L’Anglais commande donc seul ici, et toute la population le regrette. On s’incline devant les Anglais brutaux, mais l’opinion n’est pas pour eux ; on ne les aime pas.

Voilà, Commandant, le résultat de quatorze mois de politique à bâtons rompus, sans unité de vues, sans direction ferme et surtout sans compréhension de l’intérêt de la France ; quatorze mois, pendant lesquels nous nous sommes laissé berner par les Grecs et les Arméniens ; quatorze mois de lutte anglo-française, alors que nous croyions à une collaboration avec les Anglais et que nous la pratiquions en ce qui nous concernait ; quatorze mois, au terme desquels l’erreur monumentale qui constitue notre sympathie pour tout ce qui n’est pas turc n’est pas encore redressée !

Nous sommes donc écrasés ici par les Anglais ; ils disent que nous sommes ruinés et désormais incapables d’action sérieuse. Si cela continue, demain nos derniers protégés nous lâcheront.

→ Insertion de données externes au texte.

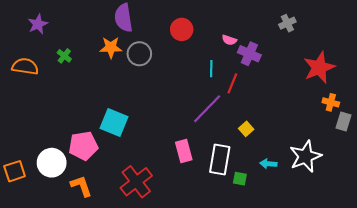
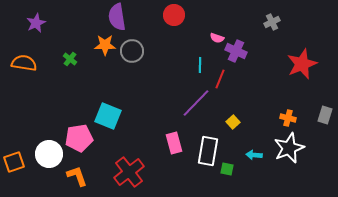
red circle: (182, 29) -> (174, 15), moved
green cross: (64, 56) -> (70, 59), moved
orange cross: (331, 102) -> (288, 118), moved

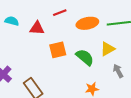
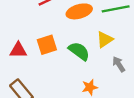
red triangle: (37, 28) -> (18, 50), moved

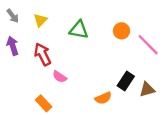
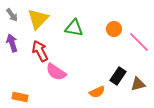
yellow triangle: (40, 20) -> (38, 19), size x1.6
pink semicircle: (60, 77) -> (56, 72), size x1.5
orange rectangle: (44, 103) -> (20, 97), moved, turned -35

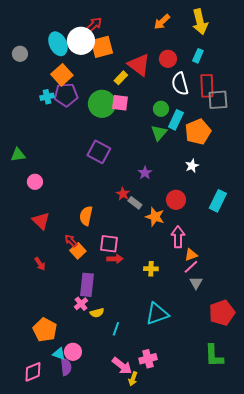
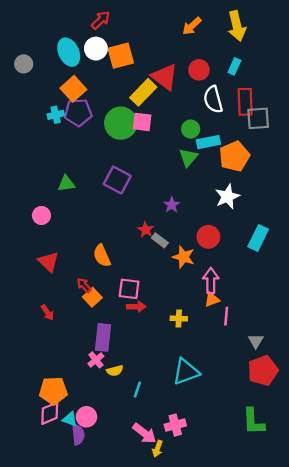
red arrow: (94, 25) -> (101, 20), moved
white circle: (81, 41) -> (96, 49), size x0.7
yellow rectangle: (121, 78) -> (143, 92), size x1.6
cyan rectangle: (176, 120) -> (208, 142), turned 54
green triangle: (18, 155) -> (66, 184), moved
white star: (192, 166) -> (227, 197), size x1.5
orange semicircle: (86, 216) -> (102, 256), turned -36
orange triangle: (191, 255) -> (212, 300), moved
pink line: (191, 267) -> (226, 316), turned -42
gray triangle: (196, 283) -> (256, 341), moved
orange pentagon: (45, 330) -> (53, 391), turned -30
pink diamond: (33, 372) -> (50, 413), moved

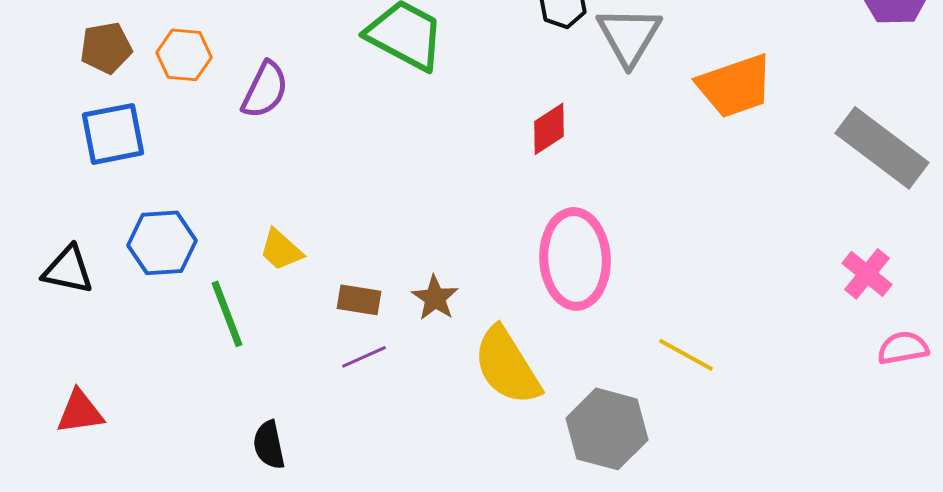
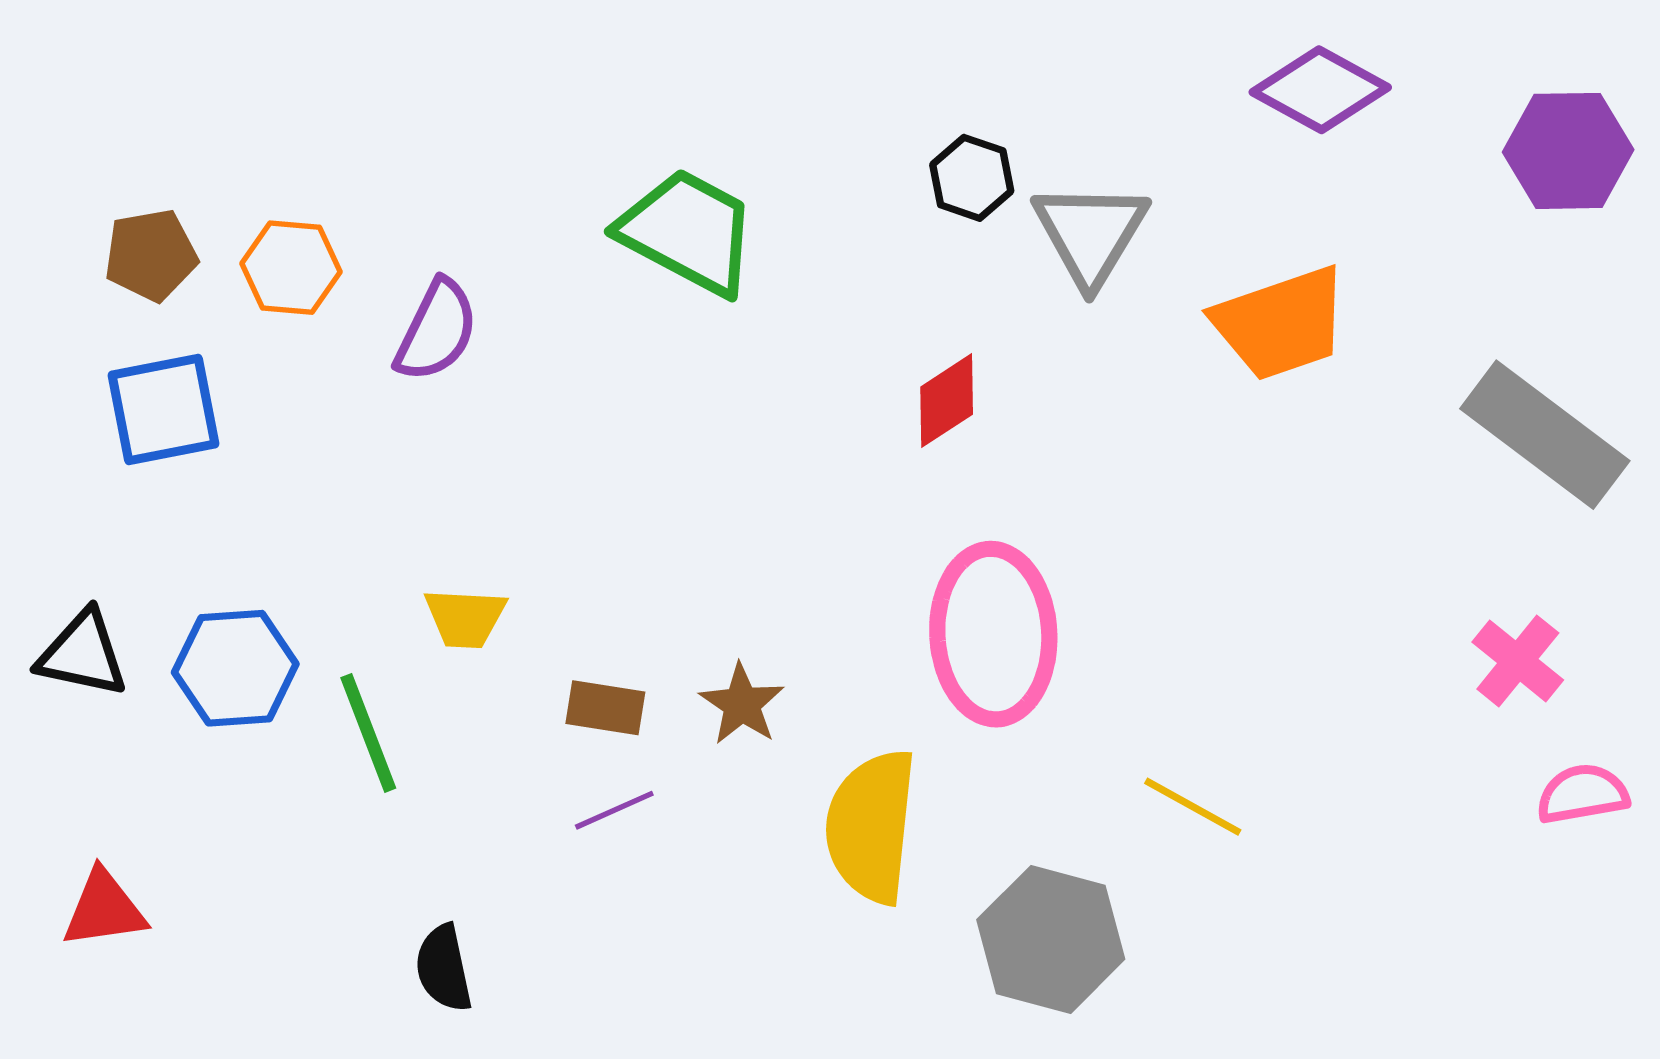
blue hexagon: (162, 243) -> (235, 668), moved
yellow trapezoid: (281, 250) -> (465, 618), turned -39
yellow semicircle: (507, 366) -> (871, 826), turned 38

Est-il possible que la presse française persiste à ignorer cela et que les articles du Temps émanent sans cesse soit de correspondants anglais, soit de M. Psalty, son correspondant officiel ici, qui est grec (Ψαλτγ) ainsi que le proclame l’enseigne « en grec » de son magasin de meubles.

Commandant, ne pouvez-vous faire quelque chose, votre grande voix ne peut-elle se faire à nouveau entendre ?


P.-S. — Je suis heureux d’apprendre que vous avez reçu l’envoi de Son Altesse. Je reçois à l’instant votre lettre que je lui remettrai incessamment.